To further demonstrate the robustness of the NPT mode, we select a region where SLP variability dominantly forces the interannual NPMM (see Fig. S1a in the online supplemental material) and correlate the SLP index averaged over the region with the NPT PC time series. The result shows that their correlation is statistically significant (Fig. S1b), indicating that although only the center of action over the northeastern Pacific associated with the NPT plays the role in forcing the interannual NPMM, the other two centers of action will covary with this center and collectively force the interannual NPMM. We highlight the necessity of taking the three centers of action as a whole (i.e., the NPT mode) to investigate the relationship with NPMM variability.

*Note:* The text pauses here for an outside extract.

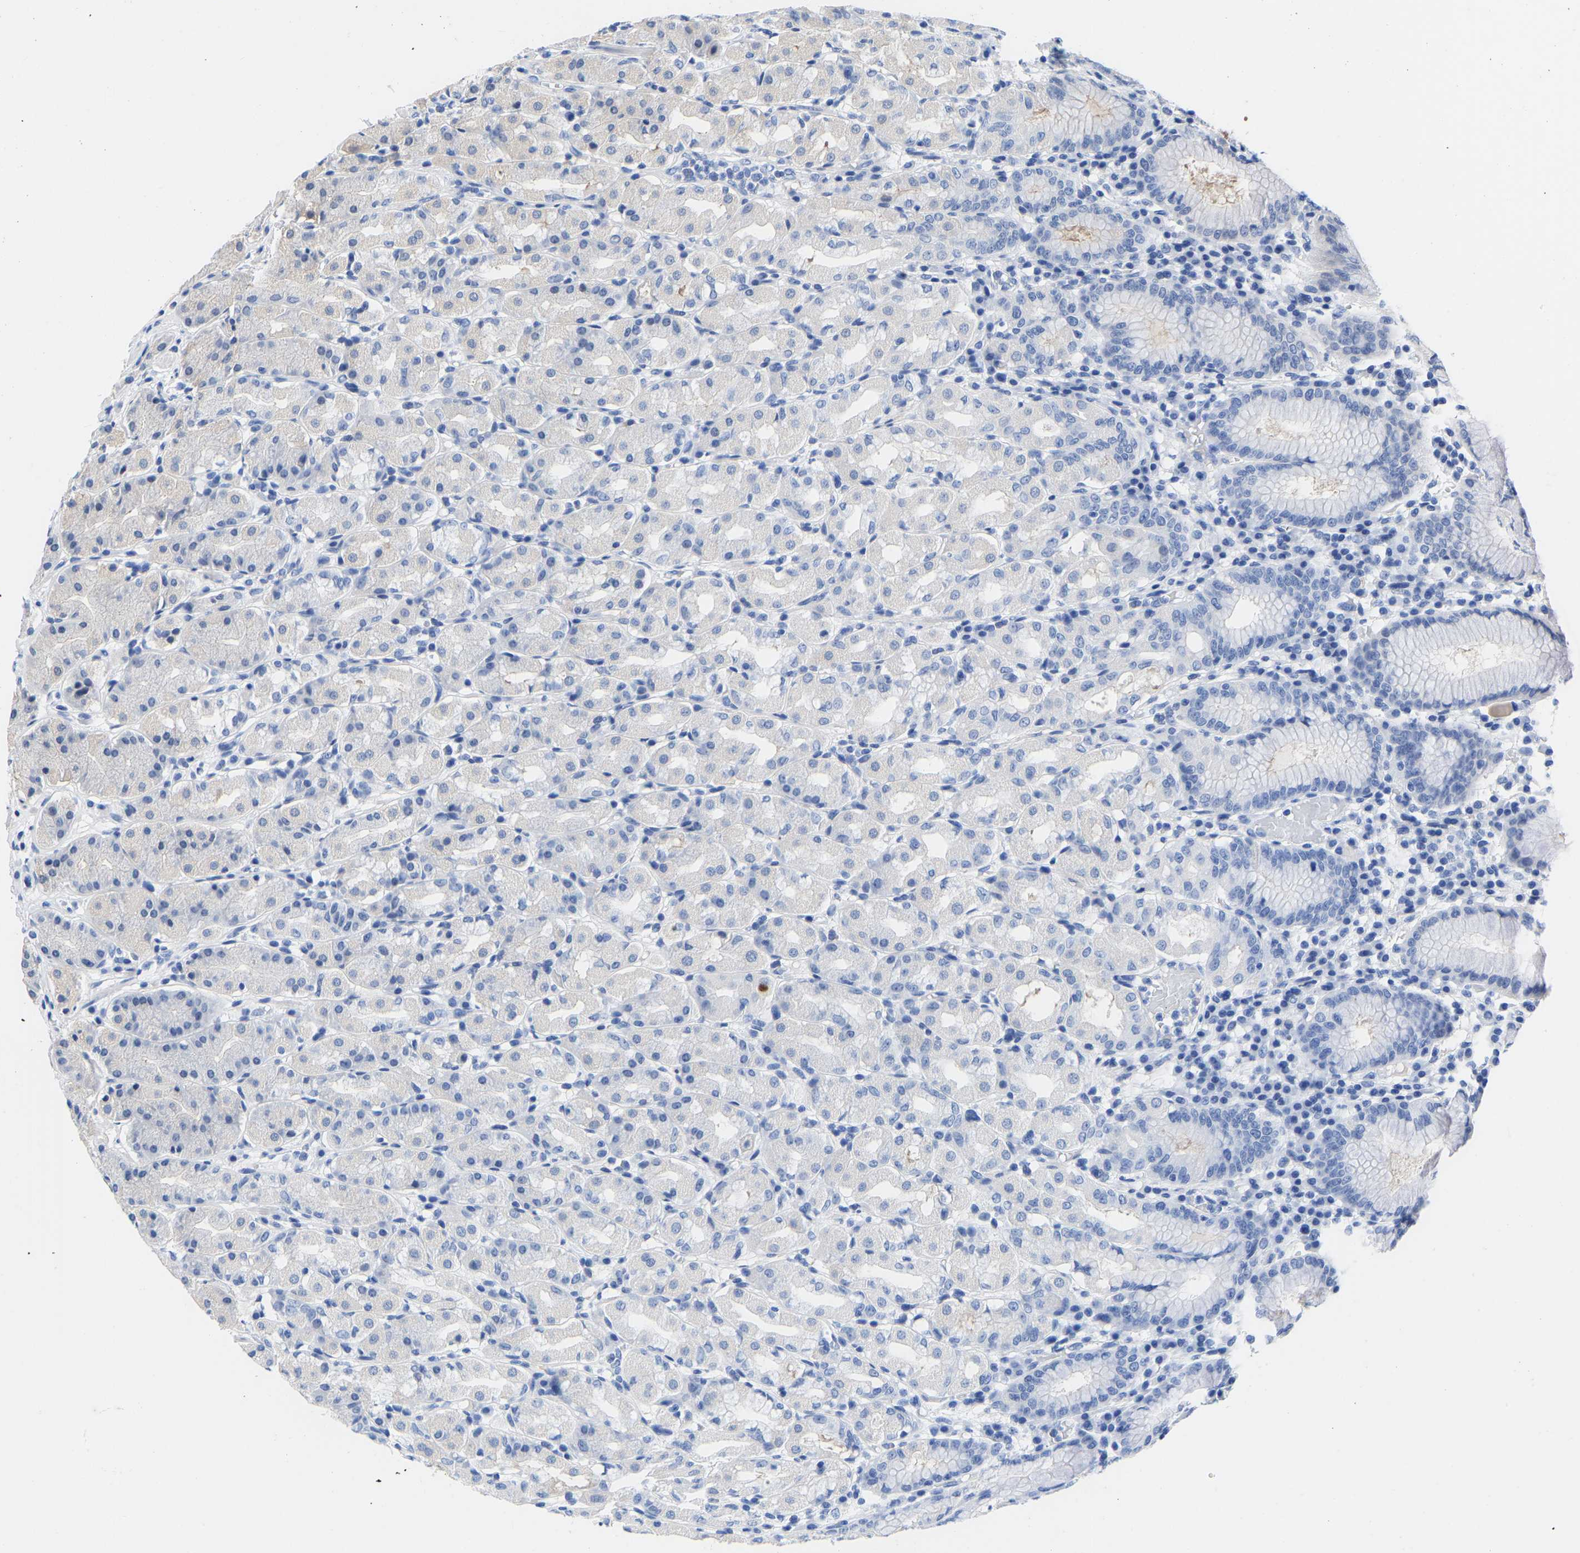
{"staining": {"intensity": "weak", "quantity": "<25%", "location": "cytoplasmic/membranous"}, "tissue": "stomach", "cell_type": "Glandular cells", "image_type": "normal", "snomed": [{"axis": "morphology", "description": "Normal tissue, NOS"}, {"axis": "topography", "description": "Stomach"}, {"axis": "topography", "description": "Stomach, lower"}], "caption": "Stomach stained for a protein using IHC demonstrates no expression glandular cells.", "gene": "GPA33", "patient": {"sex": "female", "age": 56}}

As a caveat, the NPT mode obtained by applying EOF analysis to the interannual SLP field may involve the variability forced by the interannual NPMM. To examine whether the NPT mode, like the AL and NPO modes, is an atmospheric internal variability, we analyze an atmosphere-only experiment forced by the global climatological SST and sea ice from the Clim-τ experiment. The result shows that the NPT mode in the atmosphere-only simulation also emerges as the fourth EOF mode (and is also mutually well separated based on North’s rule), resembling the one simulated in the Clim-τ in both spatial pattern and magnitude (not shown). Furthermore, the seasonal evolution of the NPT mode in the atmosphere-only simulation is also similar to that in the Clim-τ. These analyses demonstrate that the NPT mode is a mode of atmospheric internal variability.
To further investigate how these atmospheric internal modes (AL, NPO, and NPT) influence interannual NPMM in different seasons, we show their seasonality (Fig. 5f). We then regress seasonal mean SST anomalies against corresponding seasonal mean SLP PCs in December–February (DJF), March–May (MAM), June–July (JJA), and September–November (SON) to examine how the atmospheric modes influence SST variations in the NPMM region (purple box in Fig. 6). The regression patterns are shown significant at 95% confidence interval based on the two-tailed Student’s t test. We also compute the regression coefficient of the seasonal mean SST EC of interannual NPMM against corresponding seasonal mean SLP PCs (marked in the title of each panel in Fig. 6).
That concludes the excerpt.